Recorded data:
________________________________________
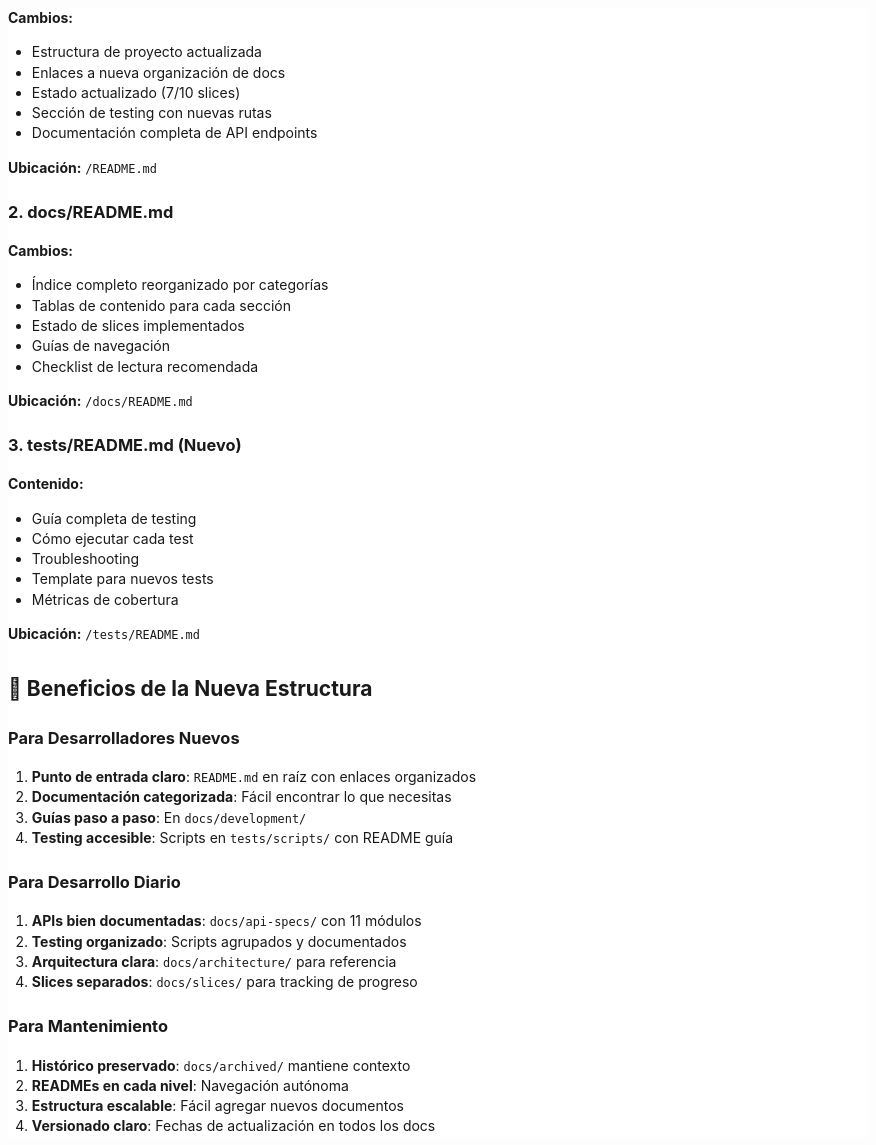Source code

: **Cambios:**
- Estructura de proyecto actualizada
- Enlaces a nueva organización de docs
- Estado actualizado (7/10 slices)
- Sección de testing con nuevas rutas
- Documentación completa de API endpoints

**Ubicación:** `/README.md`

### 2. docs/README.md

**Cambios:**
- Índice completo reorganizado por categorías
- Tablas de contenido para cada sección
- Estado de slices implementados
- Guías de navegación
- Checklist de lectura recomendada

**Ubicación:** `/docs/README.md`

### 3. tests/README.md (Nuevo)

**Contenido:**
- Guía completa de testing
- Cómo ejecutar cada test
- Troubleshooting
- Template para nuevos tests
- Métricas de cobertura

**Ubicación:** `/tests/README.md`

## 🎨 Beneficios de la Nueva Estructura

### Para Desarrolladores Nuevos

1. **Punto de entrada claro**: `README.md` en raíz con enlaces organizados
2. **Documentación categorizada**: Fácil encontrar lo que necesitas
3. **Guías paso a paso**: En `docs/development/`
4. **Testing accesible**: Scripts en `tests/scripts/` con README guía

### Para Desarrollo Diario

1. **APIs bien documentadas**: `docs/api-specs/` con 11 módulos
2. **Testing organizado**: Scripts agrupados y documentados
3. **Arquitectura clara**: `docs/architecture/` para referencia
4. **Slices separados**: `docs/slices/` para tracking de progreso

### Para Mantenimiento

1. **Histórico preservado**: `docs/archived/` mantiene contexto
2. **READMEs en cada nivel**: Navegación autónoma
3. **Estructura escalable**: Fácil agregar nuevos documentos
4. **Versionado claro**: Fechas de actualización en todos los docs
________________________________________
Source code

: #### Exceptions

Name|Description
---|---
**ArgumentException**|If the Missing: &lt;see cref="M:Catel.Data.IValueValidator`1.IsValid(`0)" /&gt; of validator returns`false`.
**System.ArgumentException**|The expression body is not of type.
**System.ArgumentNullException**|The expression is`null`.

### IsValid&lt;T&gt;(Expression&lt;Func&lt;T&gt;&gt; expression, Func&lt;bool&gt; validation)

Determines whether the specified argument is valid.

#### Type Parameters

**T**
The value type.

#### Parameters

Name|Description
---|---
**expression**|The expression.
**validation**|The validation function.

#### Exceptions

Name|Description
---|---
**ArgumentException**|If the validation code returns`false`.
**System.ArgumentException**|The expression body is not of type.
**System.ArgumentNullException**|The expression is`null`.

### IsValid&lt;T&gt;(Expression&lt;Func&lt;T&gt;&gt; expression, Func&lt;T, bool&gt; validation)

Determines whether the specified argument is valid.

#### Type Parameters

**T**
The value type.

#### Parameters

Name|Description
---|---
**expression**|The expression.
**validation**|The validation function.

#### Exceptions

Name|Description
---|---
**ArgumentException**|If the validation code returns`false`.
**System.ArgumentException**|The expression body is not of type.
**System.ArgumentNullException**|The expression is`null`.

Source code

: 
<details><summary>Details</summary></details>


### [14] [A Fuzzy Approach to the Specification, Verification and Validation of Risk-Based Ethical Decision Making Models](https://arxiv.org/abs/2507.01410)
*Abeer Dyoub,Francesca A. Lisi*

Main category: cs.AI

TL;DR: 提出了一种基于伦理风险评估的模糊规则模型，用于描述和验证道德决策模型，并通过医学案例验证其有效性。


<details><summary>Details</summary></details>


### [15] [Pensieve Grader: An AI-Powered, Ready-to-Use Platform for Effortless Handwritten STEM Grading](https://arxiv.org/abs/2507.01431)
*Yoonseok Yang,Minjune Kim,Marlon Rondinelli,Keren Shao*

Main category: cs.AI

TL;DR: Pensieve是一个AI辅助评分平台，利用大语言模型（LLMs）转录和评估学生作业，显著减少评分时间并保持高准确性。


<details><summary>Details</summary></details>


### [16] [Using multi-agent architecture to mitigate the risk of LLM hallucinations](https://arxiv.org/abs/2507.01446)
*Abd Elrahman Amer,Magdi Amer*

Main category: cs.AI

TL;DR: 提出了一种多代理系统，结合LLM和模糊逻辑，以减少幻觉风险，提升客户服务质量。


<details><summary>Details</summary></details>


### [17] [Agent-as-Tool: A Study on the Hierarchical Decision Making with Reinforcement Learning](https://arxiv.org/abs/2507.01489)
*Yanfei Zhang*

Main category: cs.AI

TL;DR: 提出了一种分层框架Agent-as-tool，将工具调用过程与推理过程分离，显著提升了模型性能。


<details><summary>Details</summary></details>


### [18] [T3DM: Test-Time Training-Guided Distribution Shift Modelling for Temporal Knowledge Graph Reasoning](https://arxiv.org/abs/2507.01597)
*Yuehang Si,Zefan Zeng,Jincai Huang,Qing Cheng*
________________________________________
> ASSIGNMENT:
Show every line above where "Making" is found.

> REPLY:
### [14] [A Fuzzy Approach to the Specification, Verification and Validation of Risk-Based Ethical Decision Making Models](https://arxiv.org/abs/2507.01410)
### [17] [Agent-as-Tool: A Study on the Hierarchical Decision Making with Reinforcement Learning](https://arxiv.org/abs/2507.01489)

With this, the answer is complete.